I have a 9-month-old Malinois female that is getting full, calm grips on the Ray Allen half sleeve and was looking into purchasing The Chomp from Harddogs as the next step in her bite development. I have read some mixed reviews on the Harddogs sleeve covers (too expensive, do not last long) and was wondering has anyone found better replacement covers elsewhere for this sleeve?

Also, if you have any feedback on this sleeve, especially in terms of continuing to develop the bite of young malinois for ScH, I'd love to hear it.


----------



## Austin Porter (Oct 14, 2011)

I have a harddog chomp... really like it for targeting. It was pretty expensive but I would buy it agan. Seems to be holding up great but it doesn't get used like our suits do either. Seems to be of better quality than any of the rayallen stuff I have owned.


----------



## Neil Greenberg (Jul 9, 2012)

Austin Porter said:


> Seems to be holding up great


Thanks for the feedback. If you don't mind me asking, how long has HD cover lasted? Are you still on the original sleeve cover?


----------



## David Frost (Mar 29, 2006)

I have several of the chomps. A cover will usually last us a couple of training sessions with multiple dogs. I think they are a good sleeve for police work. 

DFrost


----------



## Britney Pelletier (Mar 5, 2009)

Chomps are an excellent investment.. very versatile in terms of the range of dogs they can be used for, great for targeting as someone mentioned and the durability and craftsmanship are just awesome.

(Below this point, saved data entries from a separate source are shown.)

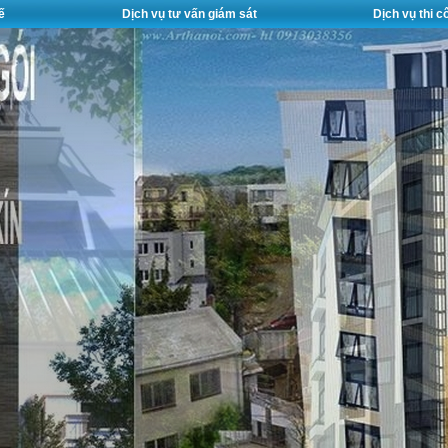
ế
Dịch vụ tư vấn giám sát
Dịch vụ thi 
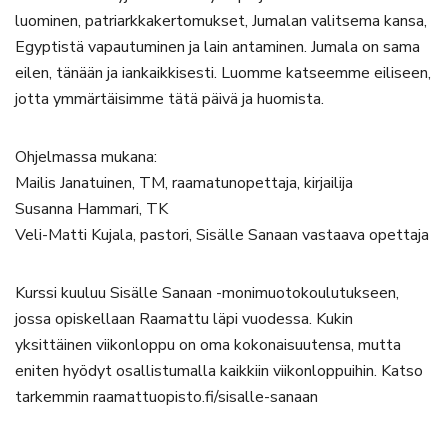
luominen, patriarkkakertomukset, Jumalan valitsema kansa,
Egyptistä vapautuminen ja lain antaminen. Jumala on sama
eilen, tänään ja iankaikkisesti. Luomme katseemme eiliseen,
jotta ymmärtäisimme tätä päivä ja huomista.
Ohjelmassa mukana:
Mailis Janatuinen, TM, raamatunopettaja, kirjailija
Susanna Hammari, TK
Veli-Matti Kujala, pastori, Sisälle Sanaan vastaava opettaja
Kurssi kuuluu Sisälle Sanaan -monimuotokoulutukseen,
jossa opiskellaan Raamattu läpi vuodessa. Kukin
yksittäinen viikonloppu on oma kokonaisuutensa, mutta
eniten hyödyt osallistumalla kaikkiin viikonloppuihin. Katso
tarkemmin raamattuopisto.fi/sisalle-sanaan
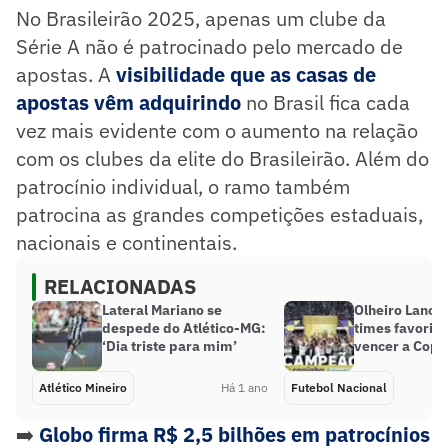
No Brasileirão 2025, apenas um clube da
Série A não é patrocinado pelo mercado de
apostas. A
visibilidade que as casas de
apostas vêm adquirindo
no Brasil fica cada
vez mais evidente com o aumento na relação
com os clubes da elite do Brasileirão. Além do
patrocínio individual, o ramo também
patrocina as grandes competições estaduais,
nacionais e continentais.
RELACIONADAS
Lateral Mariano se
Olheiro Lance!
despede do Atlético-MG:
times favorito
‘Dia triste para mim’
vencer a Copi
Atlético Mineiro
Há 1 ano
Futebol Nacional
➡️
Globo firma R$ 2,5 bilhões em patrocínios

Guy makes really, really excellent sleeves. We use a Chomp here daily!


----------



## Neil Greenberg (Jul 9, 2012)

Thanks. I found out one of the helpers in my group has a Chomp, so I am looking at either getting one of the firmer Harddog Shorties or the Stretch. I just won a used Gappay trial sleeve on eBay and like the idea of adding a barrel sleeve to my bag.


----------